Personal information
- Nationality: South Korean
- Born: 12 August 1994 (age 31) Incheon, South Korea
- Height: 191 cm (6 ft 3 in)
- Weight: 85 kg (187 lb)
- Spike: 310 cm (10 ft 2 in)
- Block: 300 cm (9 ft 10 in)
- College / University: Inha University

Volleyball information
- Position: Outside hitter
- Current club: Incheon Korean Air Jumbos
- Number: 18

Career
| Years | Teams |
| 2016– | Korean Air Jumbos |

Honours
Asian U23 Championship
| Silver medal – second place | 2015 Naypyidaw |  |

= Kim Sung-min (volleyball) =

South Korean volleyball player (born 1994)

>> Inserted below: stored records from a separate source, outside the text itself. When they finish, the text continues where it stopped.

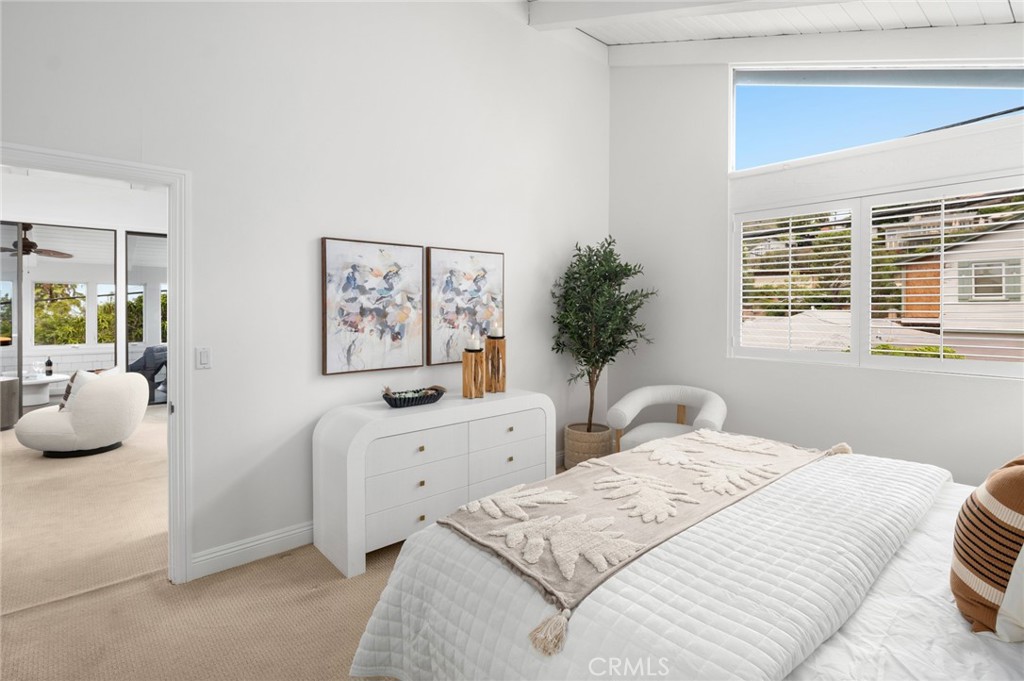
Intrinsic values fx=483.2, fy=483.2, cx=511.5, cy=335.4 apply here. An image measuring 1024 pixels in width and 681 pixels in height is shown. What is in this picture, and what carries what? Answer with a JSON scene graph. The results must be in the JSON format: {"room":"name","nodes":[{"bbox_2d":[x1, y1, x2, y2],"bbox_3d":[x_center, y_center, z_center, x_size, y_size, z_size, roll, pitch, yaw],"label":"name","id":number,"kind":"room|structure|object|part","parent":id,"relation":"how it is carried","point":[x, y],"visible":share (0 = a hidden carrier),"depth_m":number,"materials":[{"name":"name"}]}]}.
{"room":"bedroom","nodes":[
{"label":"bedroom","id":0,"kind":"room"},
{"bbox_2d":[0,224,73,260],"bbox_3d":[-7.526,-1.490,7.476,1.255,0.630,1.269,-1,1,-42],"label":"ceiling fan","id":1,"kind":"object","parent":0,"point":[33,243],"visible":0.88,"depth_m":7.41,"materials":[{"name":"brown metal"}]},
{"bbox_2d":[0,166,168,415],"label":"far room wall","id":2,"kind":"structure","parent":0,"point":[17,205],"depth_m":6.84,"materials":[{"name":"white paint"}]},
{"bbox_2d":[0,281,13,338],"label":"window","id":3,"kind":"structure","parent":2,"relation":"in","point":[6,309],"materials":[{"name":"clear glass"}]},
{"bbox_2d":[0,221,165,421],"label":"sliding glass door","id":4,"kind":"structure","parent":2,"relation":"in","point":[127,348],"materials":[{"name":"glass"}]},
{"bbox_2d":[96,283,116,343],"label":"window","id":5,"kind":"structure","parent":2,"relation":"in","point":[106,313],"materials":[{"name":"clear glass"}]},
{"bbox_2d":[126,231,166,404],"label":"sliding glass door","id":6,"kind":"structure","parent":2,"relation":"in","point":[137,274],"depth_m":7.57,"materials":[{"name":"glass"}]},
{"bbox_2d":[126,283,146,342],"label":"window","id":7,"kind":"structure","parent":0,"point":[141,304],"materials":[{"name":"clear glass"}]},
{"bbox_2d":[128,345,166,403],"bbox_3d":[-6.261,0.632,8.359,0.926,0.904,0.872,1,1,23],"label":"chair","id":8,"kind":"object","parent":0,"point":[149,352],"visible":0.41,"depth_m":8.26,"materials":[{"name":"fabric"}]},
{"bbox_2d":[0,410,569,680],"bbox_3d":[-1.565,1.270,3.629,6.816,0.106,10.549,-1,1,-42],"label":"carpet floor","id":9,"kind":"structure","parent":0,"point":[333,588],"depth_m":2.35,"materials":[{"name":"beige carpet"}]},
{"bbox_2d":[0,375,18,429],"bbox_3d":[-6.392,0.840,5.886,0.564,0.621,0.568,-1,1,-42],"label":"table","id":10,"kind":"object","parent":9,"relation":"on","point":[15,394],"visible":0.95,"depth_m":5.88,"materials":[{"name":"grey"}]},
{"bbox_2d":[21,374,68,406],"bbox_3d":[-7.496,0.878,7.574,0.987,0.421,0.941,-1,1,-42],"label":"table","id":11,"kind":"object","parent":9,"relation":"on","point":[61,378],"visible":0.71,"depth_m":7.44,"materials":[{"name":"white"}]},
{"bbox_2d":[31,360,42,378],"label":"wine glass","id":12,"kind":"object","parent":11,"relation":"on","point":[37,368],"visible":0.99,"depth_m":7.52,"materials":[{"name":"clear glass"}]},
{"bbox_2d":[45,356,53,376],"bbox_3d":[-7.493,0.483,7.824,0.091,0.343,0.091,-1,1,-42],"label":"bottle","id":13,"kind":"object","parent":11,"relation":"on","point":[49,360],"visible":0.98,"depth_m":7.80,"materials":[{"name":"black glass"}]},
{"bbox_2d":[17,369,150,457],"bbox_3d":[-4.355,0.775,4.994,1.019,0.809,1.011,0,1,-2],"label":"swivel chair","id":14,"kind":"object","parent":9,"relation":"on","point":[119,392],"visible":0.99,"depth_m":4.73,"materials":[{"name":"fabric"}]},
{"bbox_2d":[60,368,114,411],"bbox_3d":[-4.320,0.556,4.950,0.325,0.421,0.428,0,1,-8],"label":"throw pillow","id":15,"kind":"object","parent":14,"relation":"on","point":[79,374],"visible":0.34,"depth_m":4.81,"materials":[{"name":"white fabric"}]},
{"bbox_2d":[310,388,554,579],"bbox_3d":[-0.436,0.842,3.186,1.593,0.808,0.502,-1,1,-42],"label":"dresser","id":16,"kind":"object","parent":9,"relation":"on","point":[383,411],"visible":0.91,"depth_m":2.80,"materials":[{"name":"white paint"}]},
{"bbox_2d":[381,386,444,407],"bbox_3d":[-0.631,0.384,3.079,0.445,0.098,0.204,-1,1,-42],"label":"decorative bowl","id":17,"kind":"object","parent":16,"relation":"on","point":[415,400],"visible":0.91,"depth_m":3.01,"materials":[{"name":"black wicker"}]},
{"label":"drawer","id":18,"kind":"part","parent":16,"relation":"part of","materials":[{"name":"white wood"}]},
{"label":"drawer","id":19,"kind":"part","parent":16,"relation":"part of","materials":[{"name":"white wood"}]},
{"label":"drawer","id":20,"kind":"part","parent":16,"relation":"part of","materials":[{"name":"white wood"}]},
{"bbox_2d":[462,345,485,398],"bbox_3d":[-0.262,0.213,3.280,0.142,0.410,0.143,-1,1,-42],"label":"candle holder","id":21,"kind":"object","parent":16,"relation":"on","point":[465,372],"visible":0.99,"depth_m":3.23,"materials":[{"name":"brown wood"}]},
{"bbox_2d":[468,333,480,349],"bbox_3d":[-0.254,0.043,3.290,0.081,0.121,0.081,-1,1,-42],"label":"candle","id":22,"kind":"object","parent":21,"relation":"on","point":[477,342],"visible":0.97,"depth_m":3.26,"materials":[{"name":"white wax"}]},
{"bbox_2d":[484,331,505,392],"bbox_3d":[-0.120,0.173,3.515,0.147,0.469,0.149,-1,1,-42],"label":"candle holder","id":23,"kind":"object","parent":16,"relation":"on","point":[497,354],"visible":0.95,"depth_m":3.46,"materials":[{"name":"brown wood"}]},
{"bbox_2d":[490,321,502,336],"bbox_3d":[-0.114,-0.041,3.481,0.086,0.122,0.085,-1,1,-42],"label":"candle","id":24,"kind":"object","parent":23,"relation":"on","point":[499,334],"visible":0.97,"depth_m":3.45,"materials":[{"name":"white wax"}]},
{"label":"drawer","id":25,"kind":"part","parent":16,"relation":"part of","materials":[{"name":"white wood"}]},
{"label":"drawer","id":26,"kind":"part","parent":16,"relation":"part of","materials":[{"name":"white wood"}]},
{"bbox_2d":[563,422,612,467],"bbox_3d":[0.682,1.019,4.346,0.430,0.374,0.427,-1,1,-42],"label":"woven basket","id":27,"kind":"object","parent":9,"relation":"on","point":[596,453],"visible":0.67,"depth_m":4.16,"materials":[{"name":"beige wicker"}]},
{"bbox_2d":[551,236,653,432],"bbox_3d":[0.777,0.101,4.204,0.917,1.964,0.898,-1,1,-42],"label":"potted tree","id":28,"kind":"object","parent":27,"relation":"in","point":[602,274],"visible":0.91,"depth_m":4.11,"materials":[{"name":"green plant"}]},
{"bbox_2d":[608,384,727,452],"bbox_3d":[1.244,0.820,3.824,0.859,0.794,0.803,1,1,29],"label":"armchair","id":29,"kind":"object","parent":9,"relation":"on","point":[636,394],"visible":0.66,"depth_m":3.86,"materials":[{"name":"white fabric"}]},
{"bbox_2d":[358,437,1020,680],"bbox_3d":[1.091,0.661,1.483,2.304,1.210,2.359,-1,1,-42],"label":"bed","id":30,"kind":"object","parent":9,"relation":"on","point":[920,541],"visible":0.91,"depth_m":1.30,"materials":[{"name":"white fabric"}]},
{"bbox_2d":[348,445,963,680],"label":"quilt","id":31,"kind":"object","parent":30,"relation":"on","point":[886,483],"visible":0.62,"depth_m":1.29,"materials":[{"name":"white fabric"}]},
{"bbox_2d":[442,427,840,644],"bbox_3d":[0.673,0.619,2.006,1.993,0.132,0.621,-1,1,-42],"label":"throw blanket","id":32,"kind":"object","parent":31,"relation":"on","point":[526,523],"visible":0.94,"depth_m":1.68,"materials":[{"name":"beige fabric"}]},
{"bbox_2d":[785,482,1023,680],"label":"bed sheet","id":33,"kind":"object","parent":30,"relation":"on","point":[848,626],"visible":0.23,"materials":[{"name":"white fabric"}]},
{"bbox_2d":[950,453,1023,639],"bbox_3d":[1.339,0.513,1.247,0.543,0.474,0.272,-1,1,-42],"label":"striped pillow","id":34,"kind":"object","parent":30,"relation":"on","point":[990,519],"visible":0.99,"depth_m":1.16,"materials":[{"name":"fabric"}]},
{"bbox_2d":[993,543,1023,641],"bbox_3d":[1.386,0.512,1.126,0.597,0.390,0.326,-1,1,-29],"label":"white pillow","id":35,"kind":"object","parent":30,"relation":"on","point":[1022,552],"visible":0.91,"depth_m":1.09,"materials":[{"name":"white fabric"}]},
{"bbox_2d":[0,0,608,582],"bbox_3d":[-1.046,-0.766,3.097,5.435,4.043,0.138,-1,1,-42],"label":"left wall","id":36,"kind":"structure","parent":0,"point":[423,229],"depth_m":2.86,"materials":[{"name":"white paint"}]},
{"bbox_2d":[0,144,190,583],"bbox_3d":[-2.037,0.253,2.217,0.966,2.060,0.176,-1,1,-42],"label":"door frame","id":37,"kind":"structure","parent":36,"relation":"in","point":[177,265],"depth_m":2.44,"materials":[{"name":"white paint"}]},
{"bbox_2d":[195,347,211,369],"bbox_3d":[-1.617,0.117,2.534,0.074,0.117,0.012,-1,1,-42],"label":"light switch","id":38,"kind":"object","parent":36,"relation":"attached to","point":[205,358],"visible":0.97,"depth_m":2.53,"materials":[{"name":"white plastic"}]},
{"bbox_2d":[192,520,317,578],"bbox_3d":[-0.617,1.180,3.465,3.242,0.118,0.018,-1,1,-42],"label":"baseboard","id":39,"kind":"structure","parent":36,"relation":"attached to","point":[283,535],"depth_m":2.68,"materials":[{"name":"white paint"}]},
{"bbox_2d":[321,237,424,375],"bbox_3d":[-0.885,-0.189,3.147,0.680,0.835,0.041,-1,1,-42],"label":"painting","id":40,"kind":"object","parent":36,"relation":"attached to","point":[325,358],"visible":0.98,"depth_m":3.10},
{"bbox_2d":[424,245,504,366],"bbox_3d":[-0.338,-0.213,3.623,0.682,0.837,0.040,-1,1,-42],"label":"painting","id":41,"kind":"object","parent":36,"relation":"attached to","point":[451,316],"visible":0.92,"depth_m":3.56},
{"bbox_2d":[526,0,1023,51],"bbox_3d":[0.540,-2.251,1.719,5.616,0.824,3.994,-1,1,-42],"label":"ceiling","id":42,"kind":"structure","parent":0,"point":[998,2],"depth_m":3.37,"materials":[{"name":"white paint"}]},
{"bbox_2d":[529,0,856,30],"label":"ceiling beam","id":43,"kind":"structure","parent":42,"relation":"attached to","point":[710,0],"depth_m":3.41,"materials":[{"name":"white paint"}]},
{"bbox_2d":[606,49,1022,486],"bbox_3d":[2.337,-0.750,3.417,0.164,4.018,4.073,-1,1,-42],"label":"window wall","id":44,"kind":"structure","parent":0,"point":[990,388],"depth_m":3.84,"materials":[{"name":"white paint"}]},
{"bbox_2d":[728,64,1022,171],"bbox_3d":[2.543,-1.648,3.399,0.062,0.736,1.963,-1,1,-42],"label":"clerestory window","id":45,"kind":"structure","parent":44,"relation":"in","point":[984,80],"depth_m":3.43,"materials":[{"name":"glass"}]},
{"bbox_2d":[730,175,1022,377],"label":"window","id":46,"kind":"structure","parent":44,"relation":"in","point":[854,356],"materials":[{"name":"white"}]},
{"bbox_2d":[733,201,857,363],"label":"plantation shutter","id":47,"kind":"object","parent":46,"relation":"attached to","point":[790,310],"visible":0.95,"depth_m":3.70,"materials":[{"name":"white wood"}]},
{"bbox_2d":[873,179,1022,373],"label":"plantation shutter","id":48,"kind":"object","parent":46,"relation":"attached to","point":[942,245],"visible":0.97,"depth_m":3.08,"materials":[{"name":"white wood"}]},
{"label":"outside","id":49,"kind":"structure","parent":0,"visible":0},
{"bbox_2d":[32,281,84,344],"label":"window","id":50,"kind":"structure","parent":49,"point":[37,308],"depth_m":8.98,"materials":[{"name":"glass"}]},
{"bbox_2d":[892,213,1023,361],"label":"neighboring house","id":51,"kind":"structure","parent":49,"point":[964,247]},
{"label":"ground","id":52,"kind":"structure","parent":49,"visible":0},
{"bbox_2d":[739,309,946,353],"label":"roof","id":53,"kind":"structure","parent":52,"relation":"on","point":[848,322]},
{"bbox_2d":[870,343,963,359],"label":"bush","id":54,"kind":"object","parent":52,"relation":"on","point":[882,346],"visible":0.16,"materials":[{"name":"green plant"}]}
]}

Kim Sung-min (born in Incheon) is a South Korean male volleyball player. He currently plays for the Incheon Korean Air Jumbos in the V-League.

==Career==
===Clubs===
After finishing a successful college volleyball career at Inha University, where he was recognized as the top collegiate spiker in the country, Kim was eligible for the V-League draft. He was selected by the Korean Air Jumbos with the fourth pick of the first round in the 2016 V-League Draft.

===National team===
As a junior at Inha University in 2015, Kim was selected for the South Korean collegiate national team to participate in the 2015 Asian U23 Championship, the 2015 FIVB U23 World Championship and the 2015 Summer Universiade.